One out of three American has high blood pressure and beta-blockers like atenolol (Tenormin), carvedilol (Coreg), metoprolol, propranolol (Inderal), sotalol (Betapace) and timolol (Timoptic) which treat the condition have been linked to depression for many years.

As early as 1967, the British Medical Journal reported that hypertensive patients treated with propranolol for cardiac arrhythmias experienced a rise in the incidence of depression. Still, it has not been known if patients’ depressions were caused by the actual actions of beta blockers (like blocking the effects of epinephrine/adrenaline and slowing heart rate) or mood conditions associated with the diseases for which beta blockers are prescribed such as hypertension and congestive heart failure.

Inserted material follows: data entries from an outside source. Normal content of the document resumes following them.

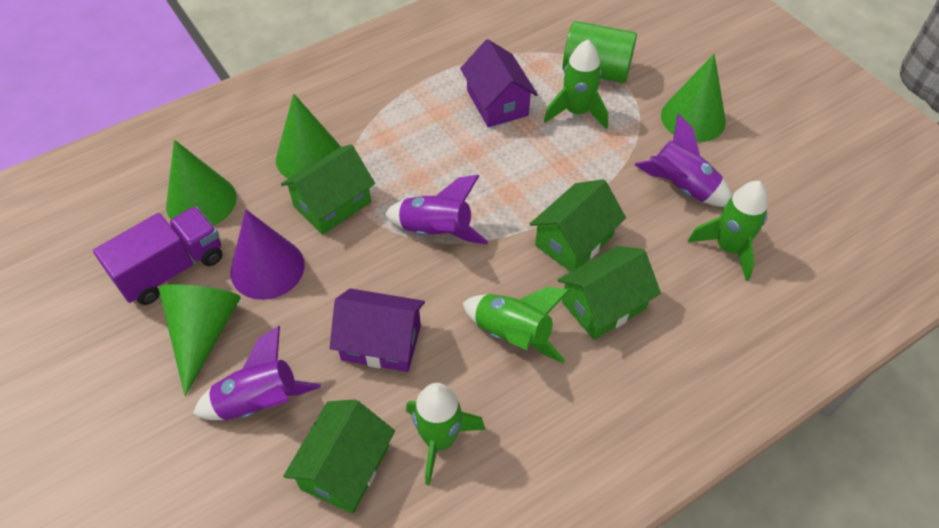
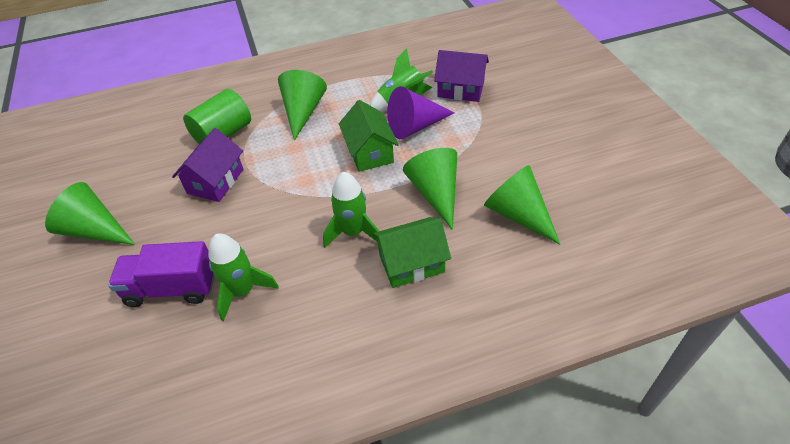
green house: [281,145,375,235] [283,399,395,514] [530,179,626,272] [558,246,661,340] = 4 -> [339,100,399,172] [372,217,451,288] = 2
green rocket: [406,383,486,486] [463,287,570,363] [544,40,608,129] [688,181,768,281] = 4 -> [208,233,279,321] [323,172,379,248] [370,48,433,112] = 3
purple rocket: [193,326,321,420] [385,175,488,244] [635,113,732,207] = 3 -> none = 0

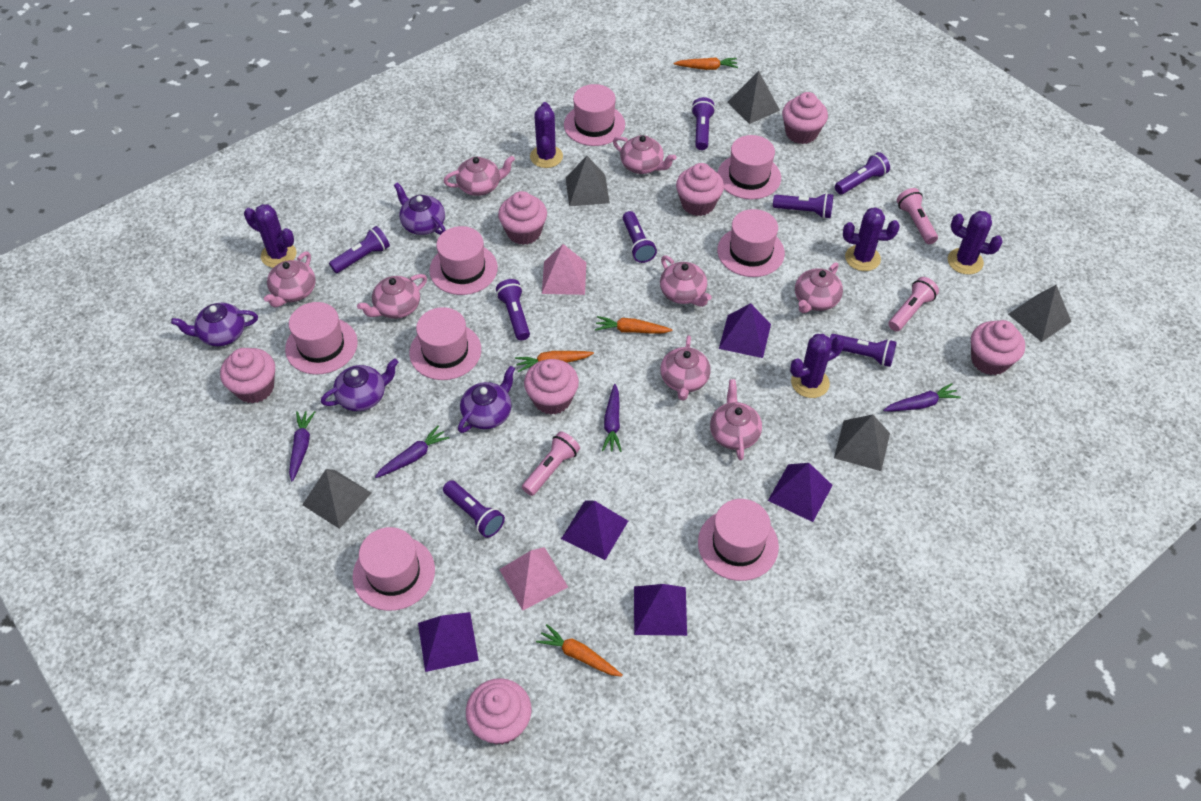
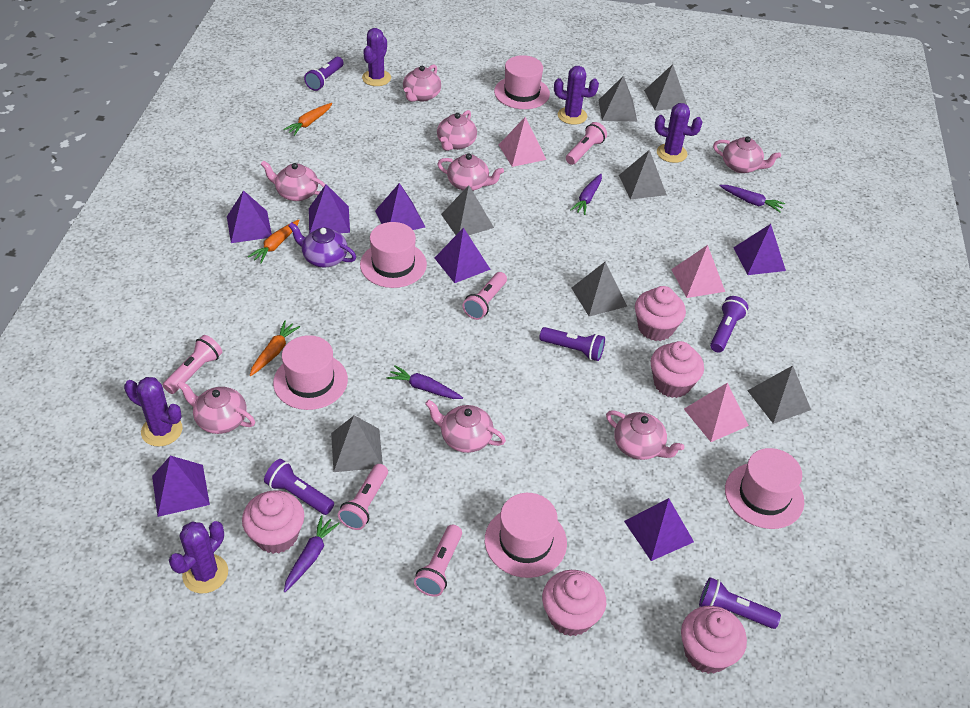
grey pyramid: [302,469,372,529] [566,156,610,206] [727,71,780,124] [834,414,890,471] [1008,285,1071,342] = 5 -> [331,415,383,472] [441,185,494,235] [572,262,627,316] [599,76,637,122] [619,150,667,200] [644,64,687,111] [747,365,811,424] = 7
orange carrot: [515,351,594,372] [536,624,623,677] [595,316,672,333] [674,57,738,70] = 4 -> [248,219,300,263] [249,321,300,376] [283,103,332,136] = 3
pink cupcake: [220,348,275,404] [466,678,532,745] [498,191,547,245] [524,359,579,415] [676,163,724,216] [782,92,828,144] [971,320,1025,375] = 7 -> [242,490,304,554] [542,570,606,636] [635,286,686,341] [651,341,704,398] [681,606,747,674] = 5
pink flashlight: [522,431,580,496] [888,277,939,332] [897,188,938,244] = 3 -> [163,335,222,394] [338,464,388,530] [414,525,462,597] [463,272,507,320] [566,122,607,165] = 5
pink hat: [285,302,358,375] [352,527,435,611] [409,307,481,380] [429,226,498,295] [564,84,625,146] [698,499,779,581] [717,135,781,199] [717,209,785,277] = 8 -> [273,335,348,410] [360,222,427,288] [485,493,567,578] [494,55,550,109] [725,448,804,529] = 5
pink pyramid: [499,547,568,611] [542,244,586,295] = 2 -> [499,117,546,167] [671,245,725,298] [684,383,749,442] = 3
purple flashlight: [329,226,390,273] [443,480,505,538] [496,279,530,340] [623,211,657,263] [691,97,715,150] [773,193,833,219] [830,334,897,367] [835,152,890,194] = 8 -> [264,459,334,515] [304,57,344,91] [539,327,605,361] [699,577,781,629] [710,296,748,352] = 5
purple pyramid: [418,612,479,672] [561,500,628,560] [634,584,687,636] [719,303,771,358] [768,463,833,522] = 5 -> [152,456,210,517] [227,190,272,243] [309,184,350,233] [375,183,425,230] [434,228,491,283] [624,498,694,561] [733,224,786,275] = 7
purple teapot: [171,303,258,346] [321,358,398,411] [394,182,446,235] [458,366,515,433] = 4 -> [288,222,356,267] = 1

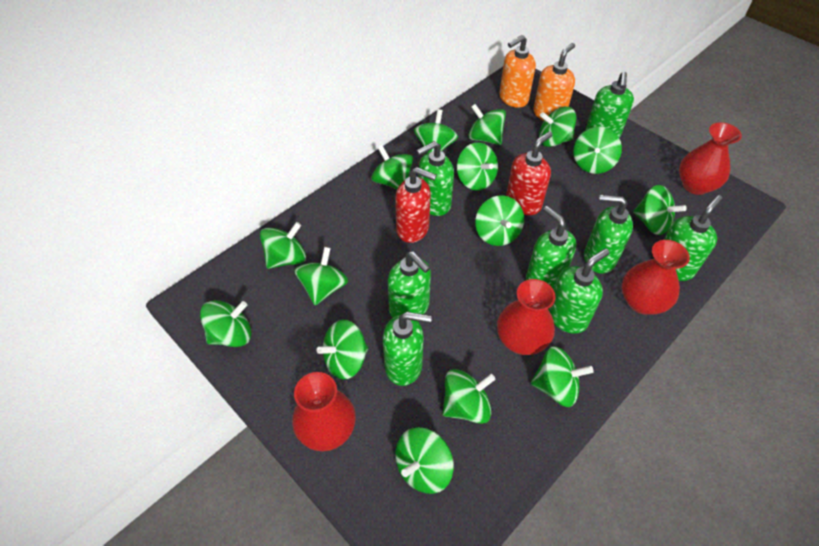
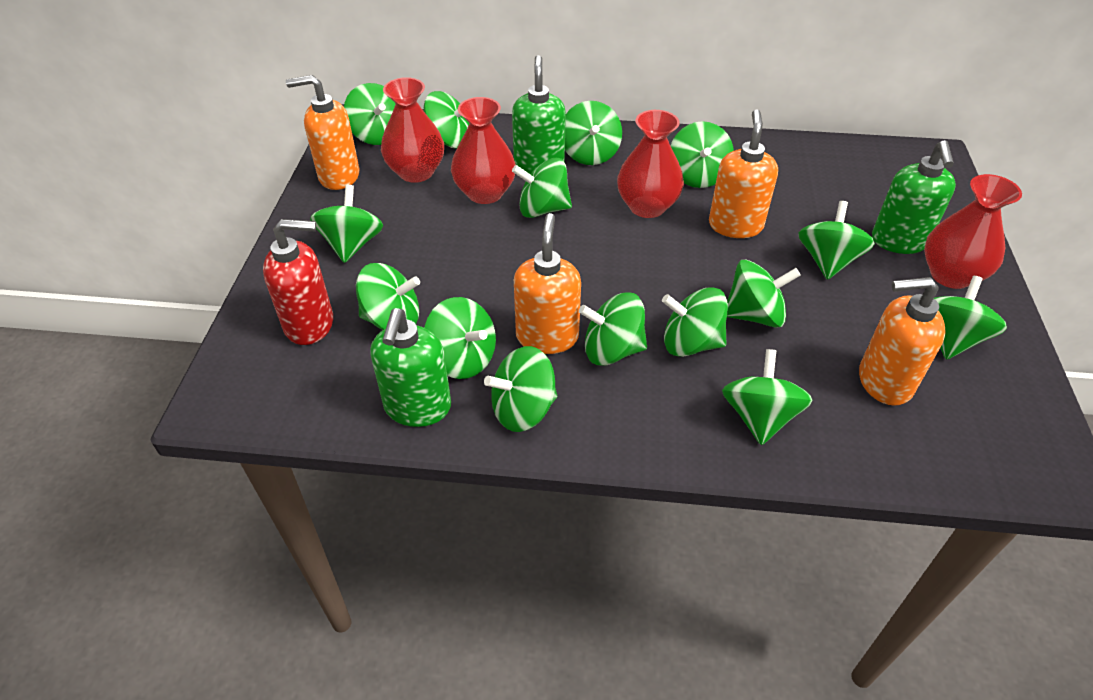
green soap dispenser: [383,312,432,386] [388,251,431,318] [417,141,454,216] [526,206,576,290] [548,248,610,334] [584,195,633,274] [586,72,634,138] [664,195,722,281] = 8 -> [370,308,451,427] [512,55,566,174] [872,140,956,254] = 3
orange soap dispenser: [499,35,536,108] [533,43,575,121] = 2 -> [286,75,359,190] [514,213,581,354] [709,110,778,238] [859,277,946,406] = 4
red soap dispenser: [395,167,437,243] [506,131,552,215] = 2 -> [263,219,333,345] = 1

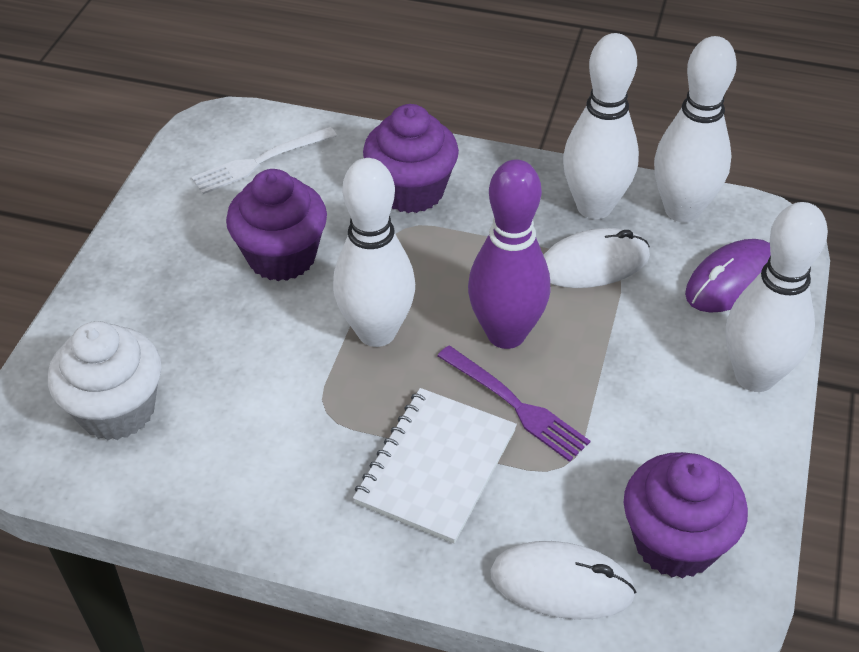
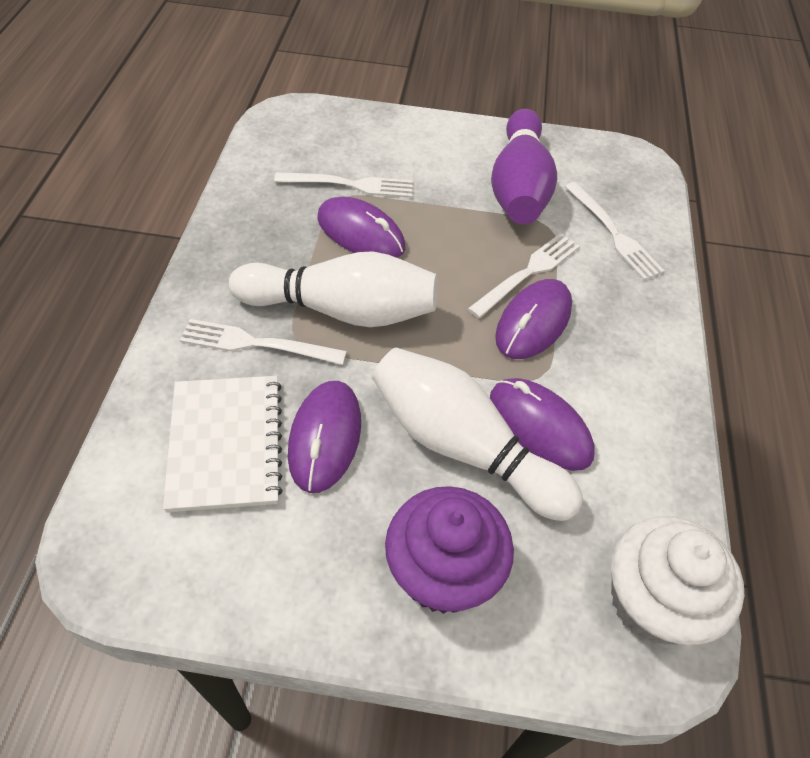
purple cupcake: [226,169,327,281] [363,104,459,213] [624,452,748,578] = 3 -> [385,486,514,614] = 1
purple fork: [438,346,590,462] = 1 -> none = 0
purple mouse: [685,239,771,313] = 1 -> [288,381,361,493] [317,197,405,258] [490,378,595,471] [495,279,572,359] = 4
white bowling pin: [333,158,415,347] [563,33,639,219] [654,36,737,223] [726,202,828,392] = 4 -> [229,251,438,327] [372,348,583,521] = 2
white fork: [191,127,337,194] = 1 -> [180,319,347,365] [274,172,413,198] [468,233,580,318] [565,182,664,280] = 4
white mouse: [490,541,636,619] [544,228,650,288] = 2 -> none = 0

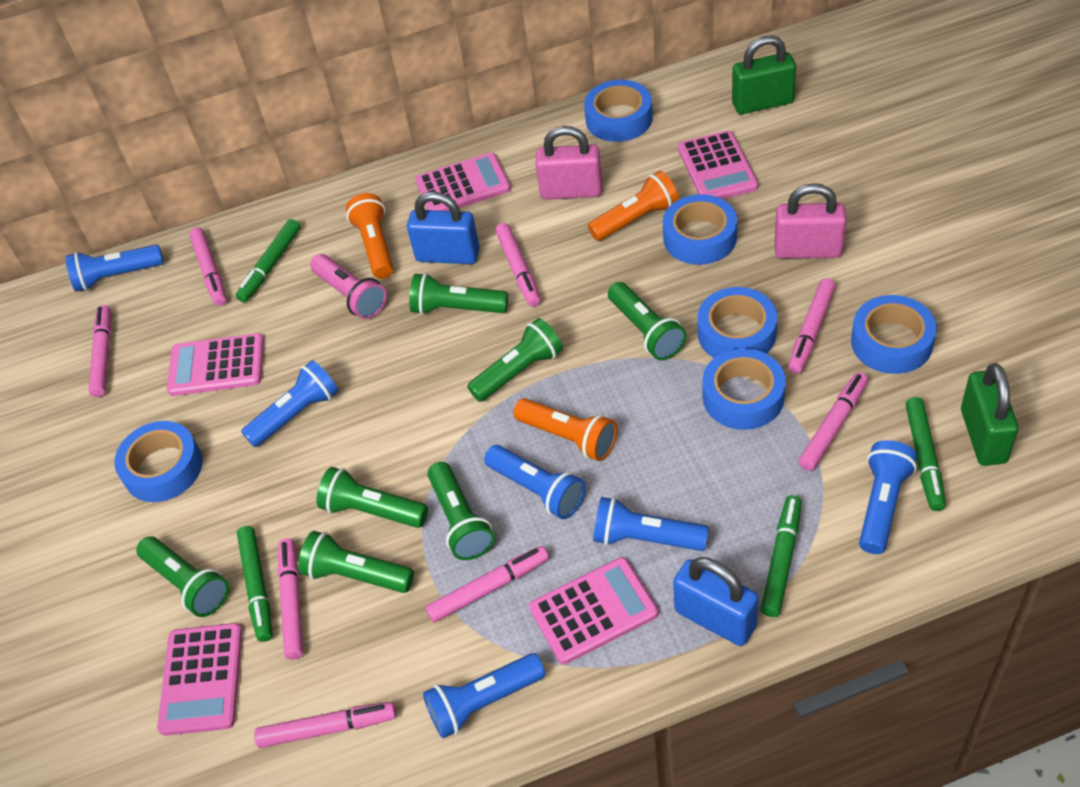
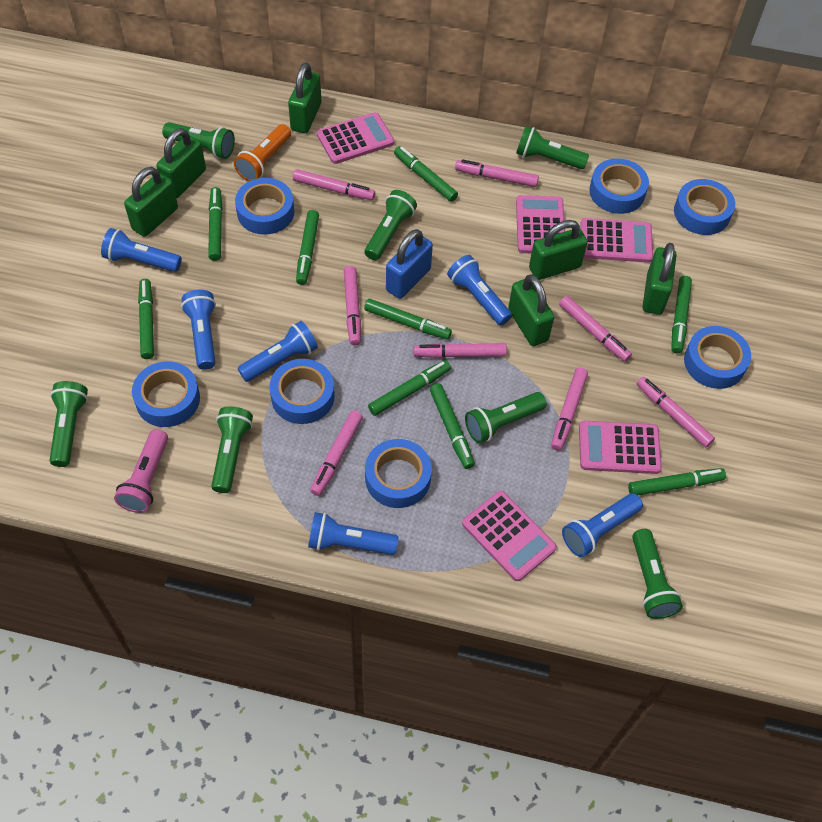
blue padlock: [407,191,480,264] [673,557,758,646] = 2 -> [386,229,433,299] = 1
blue tape: [114,421,202,502] [584,80,653,142] [663,194,737,265] [697,287,777,358] [702,348,786,430] [851,295,937,374] = 6 -> [132,361,200,427] [235,178,294,235] [270,359,335,424] [365,439,432,508] [589,159,649,214] [674,179,735,235] [684,326,751,389] = 7
green marker: [236,219,301,303] [237,526,273,642] [761,495,802,617] [905,397,946,511] = 4 -> [138,279,154,359] [208,187,223,261] [296,210,319,285] [364,299,452,340] [368,360,451,416] [394,146,458,202] [430,384,475,469] [628,468,726,495] [671,276,692,353] = 9
green padlock: [732,35,796,114] [961,363,1019,466] = 2 -> [124,167,178,237] [156,128,206,198] [288,63,321,133] [508,274,554,346] [529,220,588,280] [642,243,677,315] = 6
orange flashlight: [346,193,393,279] [513,398,617,461] [588,171,679,241] = 3 -> [234,124,291,181] = 1
pink padlock: [536,126,602,200] [775,183,847,259] = 2 -> none = 0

Now, the evidence is tipping toward the drugs. An October study in the journal Hypertension found that beta blockers “may have a role in the pathogenesis or course of mood disorders” and increased hospital admissions for mood disorders. A “bidirectional relationship between depression and cardiovascular disease” exists, says the study, “because of the overlapping pathophysiological processes that underlie both conditions.”

“There is a lot of data that depression and cardiovascular disease are related … but current hypertensive practices do not consider depression,” said the study’s lead author Sandosh Padmanabhan. “There could be some people who are predisposed to depression who we should not be giving these drugs.”